1) While you're in Word and the text is already pasted on, click the
bar across the top that says "edit."
2) Click on "replace..."
3) A dialog box will show on your screen
4) Where it says "find and replace" put a paragraph mark. It will not
work if you hit your enter button, you have to click on one of the five
buttons along the right inside the dialog that says "more."
5) click on the button that says "special."
6) A list of characters will pop up, click on "paragraph mark."
7) You should see a ^p.
8) Put the cursor down to where it says "replace with" and use your
space bar to put a space there. Nothing will show, spaces are
invisible.
9) Click one of the five buttons along the inside right of the dialog
box that says "replace all."
10) When it's done, click "OK" and you're done!!
What you end up with is one long paragraph! If you add a couple more
steps, you can make the lines go all the way across the page while
still retaining separate paragraphs. You just do a couple more "find
and replace" steps, like the one above.
1) Replace each paragraph mark paragraph mark for a tab character
(using the same dialog box from the edit\replace option)
2) replace each remaining paragraph mark with a space.
3) replace each tab with a paragraph mark paragraph mark.
I like to go through the entire book first and do pre-mark poems to
retain their poetry formatting. This takes time, but if you don't do
it, any poems in the book will show up as a long sentence (which may be
okay with you). If you decide that you would like to keep poems
formatted as poems, just add two steps.
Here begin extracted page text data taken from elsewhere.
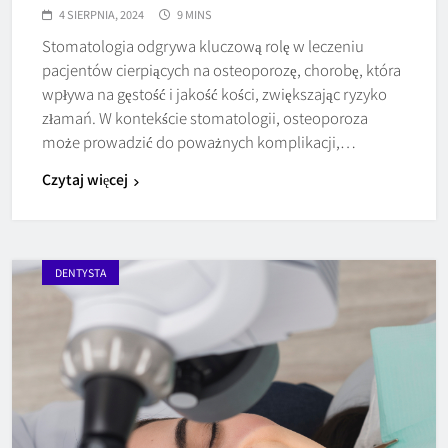
4 SIERPNIA, 2024
9 MINS
Stomatologia odgrywa kluczową rolę w leczeniu
pacjentów cierpiących na osteoporozę, chorobę, która
wpływa na gęstość i jakość kości, zwiększając ryzyko
złamań. W kontekście stomatologii, osteoporoza
może prowadzić do poważnych komplikacji,…
Czytaj więcej
DENTYSTA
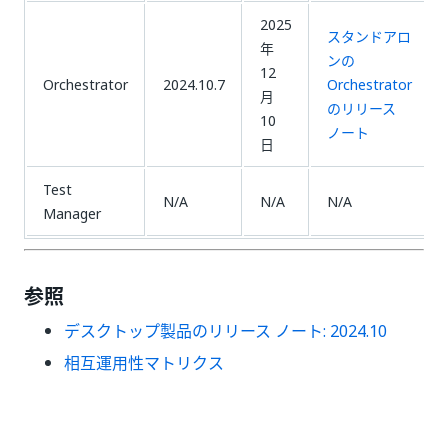
2025
スタンドアロ
年
ンの
12
Orchestrator
2024.10.7
Orchestrator
月
のリリース
10
ノート
日
Test
N/A
N/A
N/A
Manager
参照
デスクトップ製品のリリース ノート: 2024.10
相互運用性マトリクス
いい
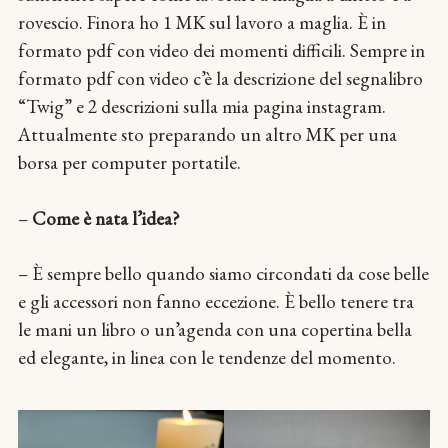
rovescio. Finora ho 1 MK sul lavoro a maglia. È in
formato pdf con video dei momenti difficili. Sempre in
formato pdf con video c’è la descrizione del segnalibro
“Twig” e 2 descrizioni sulla mia pagina instagram.
Attualmente sto preparando un altro MK per una
borsa per computer portatile.
–
Сome è nata l’idea?
– È sempre bello quando siamo circondati da cose belle
e gli accessori non fanno eccezione. È bello tenere tra
le mani un libro o un’agenda con una copertina bella
ed elegante, in linea con le tendenze del momento.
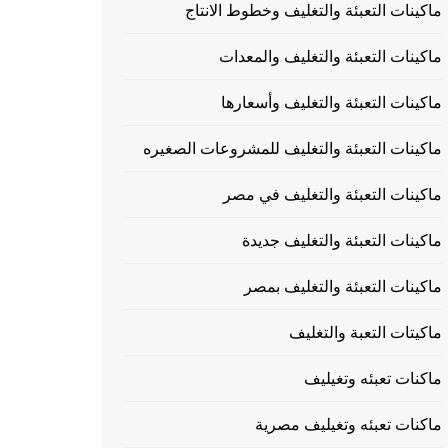
ماكينات التعبئة والتغليف وخطوط الانتاج
ماكينات التعبئة والتغليف والمعدات
ماكينات التعبئة والتغليف وأسعارها
ماكينات التعبئة والتغليف للمشروعات الصغيره
ماكينات التعبئة والتغليف في مصر
ماكينات التعبئة والتغليف جديدة
ماكينات التعبئة والتغليف بمصر
ماكيتات التعبة والتغليف
ماكنات تعبئه وتغيليف
ماكنات تعبئه وتغيليف مصرية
The first step is a long,
tedious process, but I don't think there's any way around it (unless
you could teach a computer to recognize poetry by its form!)
1) manually set up each poem with a zzz at the end of each line (A
"zzz" is rarely used for anything else, so you won't accidentally
re-format anything else)
2) after I'm done with all the other replacements I want to do, I
replace each zzz for a paragraph mark.